Source excerpt:
▼▼▼

Bolsonaro: A danger to Brazil, Latin America, and the whole world

Jan 23, 2019

Jair and Michelle de Paula Firmo Reinaldo pose with Mike and Susan Pompeo in Brazil on Jan. 1, 2019. Source: Public Domain.

The dreaded day has come. Jair Bolsonaro has taken office as President of Brazil.

In its first month, the new administration rolled back social progress. Expected increases to the minimum wage were reduced. LGBTQ people were removed from Brazil’s human rights directives. The demarcation of indigenous lands has been transferred from the National Foundation of Indigenous Peoples (FUNAI) to the Ministry of Agriculture, which is solidly controlled by agribusiness interests. The Ministry of Labor is now slated to be extinguished.

The 2018 elections polarized the country in an unprecedented way since the return to direct elections in 1989. The left’s efforts were monumental. A diverse political front took to the streets in a series of demonstrations, rallies, and community meetings under the slogan “Ele Não” (“Not Him”) to defeat Bolsonaro’s bid for the presidency.

But the far right, under the banner “Brazil Above Everything, God Above Everyone,” swept the run-off elections with 55,13 percent of valid votes against 44.87 percent for Fernando Haddad of the Workers’ Party.

What made Brazil’s turn to the right possible?

▲▲▲

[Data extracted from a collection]
▼▼▼

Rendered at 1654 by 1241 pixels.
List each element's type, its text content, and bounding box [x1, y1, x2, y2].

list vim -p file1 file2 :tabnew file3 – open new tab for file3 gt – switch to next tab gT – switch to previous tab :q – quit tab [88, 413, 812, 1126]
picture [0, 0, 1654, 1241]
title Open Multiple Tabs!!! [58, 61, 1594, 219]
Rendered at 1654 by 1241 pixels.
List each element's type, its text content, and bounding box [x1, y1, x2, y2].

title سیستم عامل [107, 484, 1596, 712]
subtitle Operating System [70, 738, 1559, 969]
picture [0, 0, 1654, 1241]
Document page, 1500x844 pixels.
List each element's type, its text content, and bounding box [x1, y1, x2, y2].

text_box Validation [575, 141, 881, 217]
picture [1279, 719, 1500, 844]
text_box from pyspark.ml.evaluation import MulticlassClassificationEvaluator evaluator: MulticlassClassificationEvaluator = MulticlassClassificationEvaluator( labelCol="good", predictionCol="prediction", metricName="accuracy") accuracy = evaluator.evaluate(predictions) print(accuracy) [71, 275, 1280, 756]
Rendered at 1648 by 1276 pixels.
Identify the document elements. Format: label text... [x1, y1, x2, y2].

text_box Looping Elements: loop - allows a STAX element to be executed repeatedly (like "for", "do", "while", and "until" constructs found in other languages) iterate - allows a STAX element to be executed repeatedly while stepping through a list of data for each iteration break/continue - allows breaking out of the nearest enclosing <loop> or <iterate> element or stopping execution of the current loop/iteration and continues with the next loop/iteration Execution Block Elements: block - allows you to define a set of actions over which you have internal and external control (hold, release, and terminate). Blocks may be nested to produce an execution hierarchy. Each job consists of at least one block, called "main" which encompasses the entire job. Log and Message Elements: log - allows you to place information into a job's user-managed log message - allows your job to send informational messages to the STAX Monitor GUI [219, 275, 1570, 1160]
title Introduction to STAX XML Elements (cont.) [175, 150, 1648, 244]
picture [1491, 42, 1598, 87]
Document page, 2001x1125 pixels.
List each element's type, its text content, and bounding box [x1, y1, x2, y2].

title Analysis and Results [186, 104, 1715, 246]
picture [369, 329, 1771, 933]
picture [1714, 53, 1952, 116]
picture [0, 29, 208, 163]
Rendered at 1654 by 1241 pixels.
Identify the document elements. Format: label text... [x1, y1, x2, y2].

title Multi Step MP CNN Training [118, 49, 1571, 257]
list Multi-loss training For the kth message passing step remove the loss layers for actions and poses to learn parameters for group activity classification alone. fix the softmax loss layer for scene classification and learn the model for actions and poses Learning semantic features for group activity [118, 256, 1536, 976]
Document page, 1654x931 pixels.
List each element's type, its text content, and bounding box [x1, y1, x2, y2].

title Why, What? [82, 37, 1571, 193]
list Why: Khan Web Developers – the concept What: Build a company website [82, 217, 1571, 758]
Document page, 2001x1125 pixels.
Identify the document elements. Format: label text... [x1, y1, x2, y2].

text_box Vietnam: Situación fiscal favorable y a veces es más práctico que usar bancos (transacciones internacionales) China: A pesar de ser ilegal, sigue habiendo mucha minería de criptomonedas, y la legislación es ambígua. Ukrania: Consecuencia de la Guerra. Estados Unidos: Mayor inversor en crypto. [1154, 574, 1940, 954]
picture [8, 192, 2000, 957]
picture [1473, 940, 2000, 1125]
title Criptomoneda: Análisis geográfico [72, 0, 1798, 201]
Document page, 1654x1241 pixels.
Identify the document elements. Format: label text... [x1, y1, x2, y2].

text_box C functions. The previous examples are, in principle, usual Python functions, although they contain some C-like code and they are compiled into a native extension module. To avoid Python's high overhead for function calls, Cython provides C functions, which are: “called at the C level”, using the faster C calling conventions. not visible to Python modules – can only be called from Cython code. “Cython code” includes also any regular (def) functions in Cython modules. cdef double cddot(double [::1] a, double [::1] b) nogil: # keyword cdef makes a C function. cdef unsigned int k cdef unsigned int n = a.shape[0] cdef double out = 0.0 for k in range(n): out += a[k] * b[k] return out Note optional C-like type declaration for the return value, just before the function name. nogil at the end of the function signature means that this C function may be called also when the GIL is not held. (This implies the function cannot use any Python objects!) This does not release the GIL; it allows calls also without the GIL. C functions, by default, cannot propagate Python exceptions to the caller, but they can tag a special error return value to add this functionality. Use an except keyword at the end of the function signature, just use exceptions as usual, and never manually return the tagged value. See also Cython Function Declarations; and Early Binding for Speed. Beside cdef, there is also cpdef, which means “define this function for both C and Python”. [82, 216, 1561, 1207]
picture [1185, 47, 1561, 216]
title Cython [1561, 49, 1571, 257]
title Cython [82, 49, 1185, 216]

▲▲▲

Work instructions:
1. Answer these from the article on Bolsonaro:
(a) Which ministry now handles the demarcation of indigenous lands?
(b) What slogan did the diverse political front use in its demonstrations?
(c) What percentage of valid votes did Fernando Haddad receive in the run-off?
2. Pick up the article on Bolsonaro after its closing question and keep writing it.
The entries have nothing to do with what comes next.

Answers per task:
1.
(a) The Ministry of Agriculture.
(b) "Ele Não" ("Not Him").
(c) 44.87 percent.

2.
The defeat of the Workers’ Party

The illegal arrest of Lula–nearly certain to win the 2018 elections according to every projection–was essential for securing Bolsonaro’s win.

Lula’s 2002 presidential election victory was historic. A union leader and metal worker born in poverty in the neglected northeast region had become president against seemingly insurmountable odds. It would be the first of four consecutive presidential election victories for the Workers’ Party, defining a new period in Brazilian politics. Yet some of the most corrupt figures in Brazilian history, under the ironic pretext of “fighting corruption,” succeeded in putting Brazil’s most popular politician in prison with no material evidence, and pulling him from the elections despite massive demonstrations in his support.

This sharp rightward shift can be explained by changes in the political conditions in Brazil in the past 15 years.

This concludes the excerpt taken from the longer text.